Because perhaps it was true. Perhaps she was angry, just a bit. A smidge. A modicum.
But how could she not be, when Sua was as much a spectre as a person, when Sua glowed with more radiance than the shining sun and yet left not even a sliver of light in Mizi’s life? Not even a single, captured ray, for all the promises they’d made beneath the old tree by her house, secret contracts spoken into charged nothingness and sealed a hundred times over with the wispy blood of their souls. All nothing, now. Unrecorded, unwritten, and thus un-real. Mere fiction. Mizi wanted to laugh. Made to. Stopped herself, because the flowers which had taken root would rock to and fro and trap the bubbling derision in her lungs.
And then she laughed anyway, because her lungs were devoid of even the beginnings of a root. Empty. At the realisation, she laughed harder, hot tears pricking at her eyes like needles. In her hand, the phone’s screen again lit with a faint glow, and instantly it was turned over with a shrill shriek.
“Mizi,” ah, there she was. Her angel, her damnation. “Mizi, my mizi. Won’t you embrace me?” Hands warm with a frigid non-life petted her shoulders, then, roaming south. Prying her open from where she had been curled up, cackling into the bloodsoaked air of her room.
“I hate you,” Mizi rasped, hoarse and desperate. “It’s so hard, but I hate you. Even when you’re not you. Even when you’re me. I hate you.”

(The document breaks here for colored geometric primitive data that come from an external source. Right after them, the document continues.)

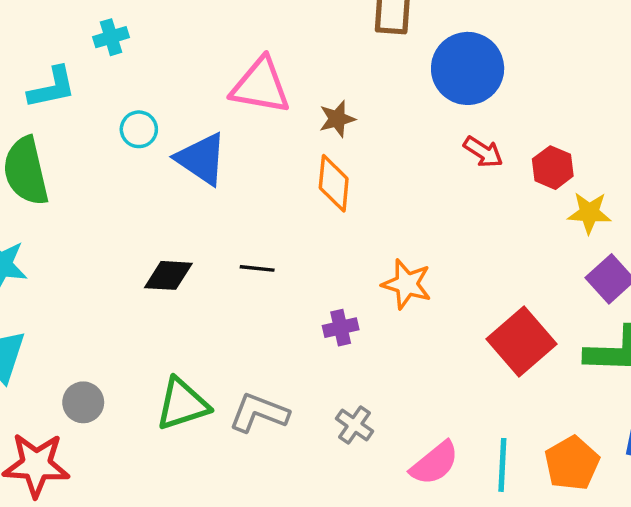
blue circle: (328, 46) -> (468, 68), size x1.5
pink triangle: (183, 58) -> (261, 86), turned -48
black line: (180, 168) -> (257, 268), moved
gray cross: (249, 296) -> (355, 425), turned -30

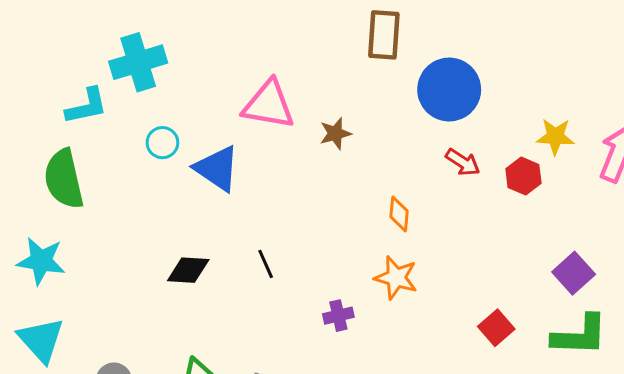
cyan cross: (111, 37) -> (138, 62), size x1.8
orange diamond: (334, 183) -> (399, 214), moved, size x0.7
yellow star: (589, 213) -> (555, 137), moved
black line: (257, 268) -> (266, 264), turned 60
red square: (521, 341) -> (496, 328), size x0.6

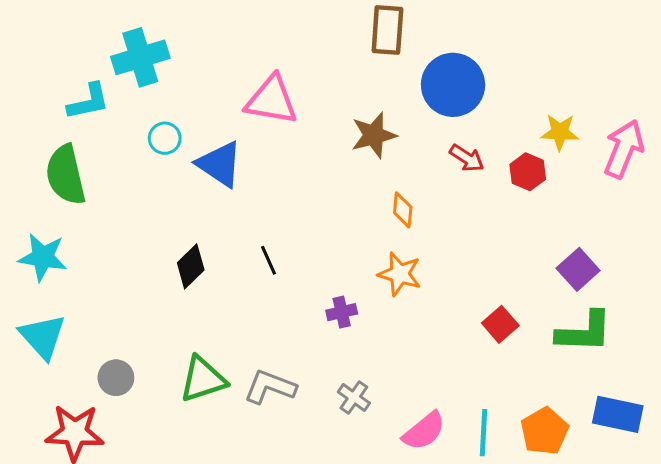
brown star: (335, 134) -> (374, 135), moved, size x1.4
black diamond: (188, 270) -> (191, 266), turned -48

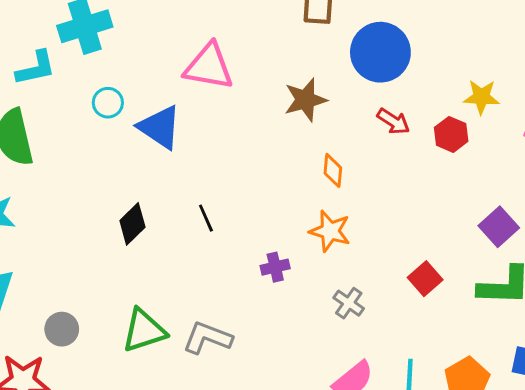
gray cross: (354, 398) -> (349, 303), moved

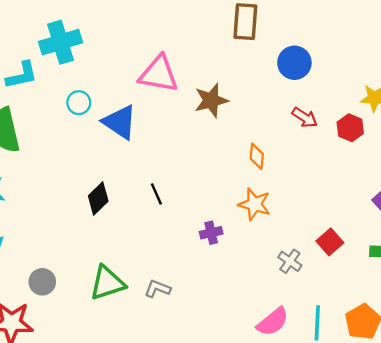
blue circle: (380, 52) -> (294, 63), size x0.7
brown star: (305, 100) -> (211, 100), moved
gray cross: (349, 303) -> (290, 261), moved
gray L-shape: (207, 338) -> (158, 289), size x0.7

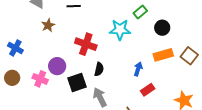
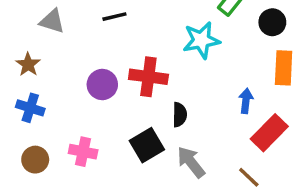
brown star: (48, 25) -> (28, 64), moved
orange rectangle: (163, 55) -> (284, 68), turned -60
purple circle: (57, 66) -> (102, 85), moved
red rectangle: (148, 90) -> (269, 133), size x1.5

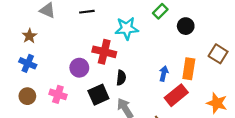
cyan star: (201, 40) -> (127, 28), moved
orange rectangle: (284, 68) -> (189, 69), moved
purple circle: (102, 85) -> (79, 68), moved

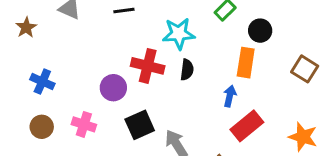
brown star: (29, 36) -> (26, 28), moved
orange rectangle: (189, 69) -> (246, 63), moved
black semicircle: (121, 78) -> (187, 70), moved

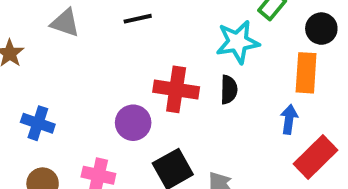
cyan star: (179, 34) -> (238, 42), moved

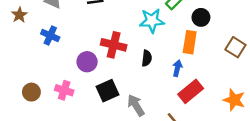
black semicircle: (229, 90) -> (147, 58), moved
blue cross: (38, 123) -> (50, 36), moved

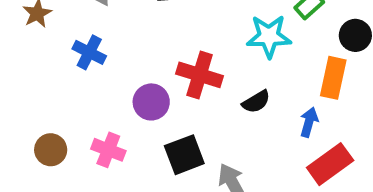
black semicircle: (147, 58) -> (256, 102), turned 49

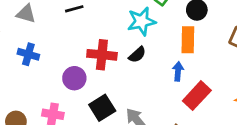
black semicircle: (256, 102) -> (137, 55), moved

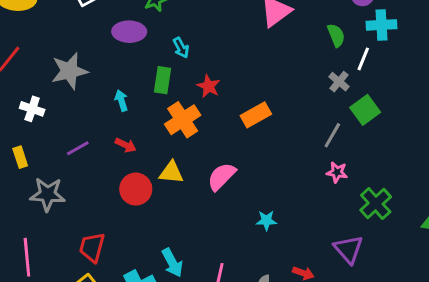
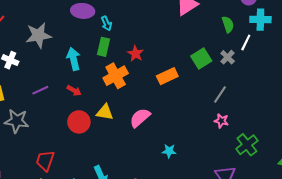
cyan arrow: (181, 48) -> (106, 23), moved
cyan arrow: (121, 100) -> (74, 59), size x1.5
green square: (365, 110) -> (201, 59), moved

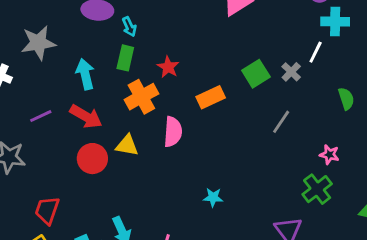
green semicircle: (228, 24) -> (346, 99), moved
red arrow: (74, 91) -> (86, 116), size x1.6
pink semicircle: (140, 118) -> (173, 132), moved, turned 135
pink star: (221, 121) -> (329, 155), moved

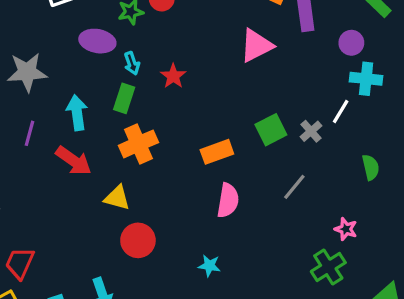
red star: (168, 67) -> (173, 76), moved
purple line: (41, 116) -> (30, 133), moved, turned -55
pink semicircle: (173, 132) -> (228, 200), moved
red circle: (92, 159) -> (138, 240), moved

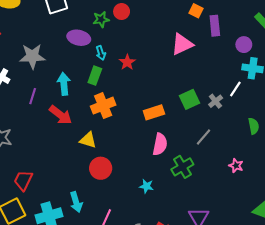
green cross: (328, 267) -> (182, 167), moved

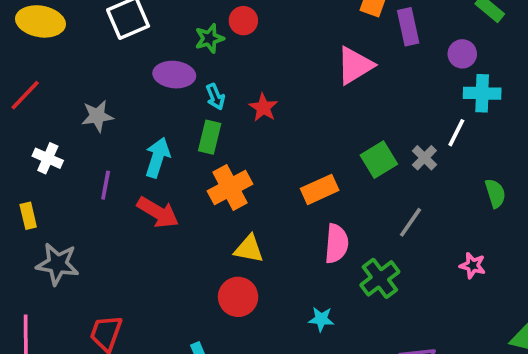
gray star: (32, 56) -> (97, 116), size x0.7
cyan arrow: (64, 84) -> (157, 158), turned 30
yellow triangle: (88, 140) -> (249, 249), moved

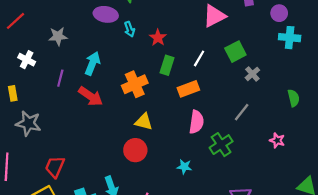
white line: (456, 133) -> (199, 58), moved
green rectangle: (210, 137) -> (167, 65), moved
green square: (379, 160) -> (235, 52), moved

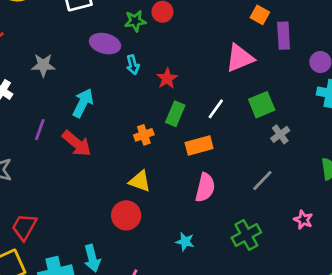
purple line: (60, 78) -> (40, 130), moved
orange cross: (135, 84) -> (144, 135), moved, size x0.6
green cross: (221, 145) -> (246, 235), moved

The angel before her did not answer, opting simply to slot their fingers together, pushing until they were splayed on the too-cold floor, leaning into the notch of Mizi’s neck, smiling that ethereal smile. The one she’d worn when she’d given Mizi this dreadful ailment. When she’d left her, lying through her perfect teeth still.
And yet, it was all Mizi could do to stay awake as a fresh wave of growth rippled through her grief-stricken body, pre-bloodied clematises blooming within her abyss. To apologise before they’d rip through her throat, and Sua was gone once more. To pretend she was ever there.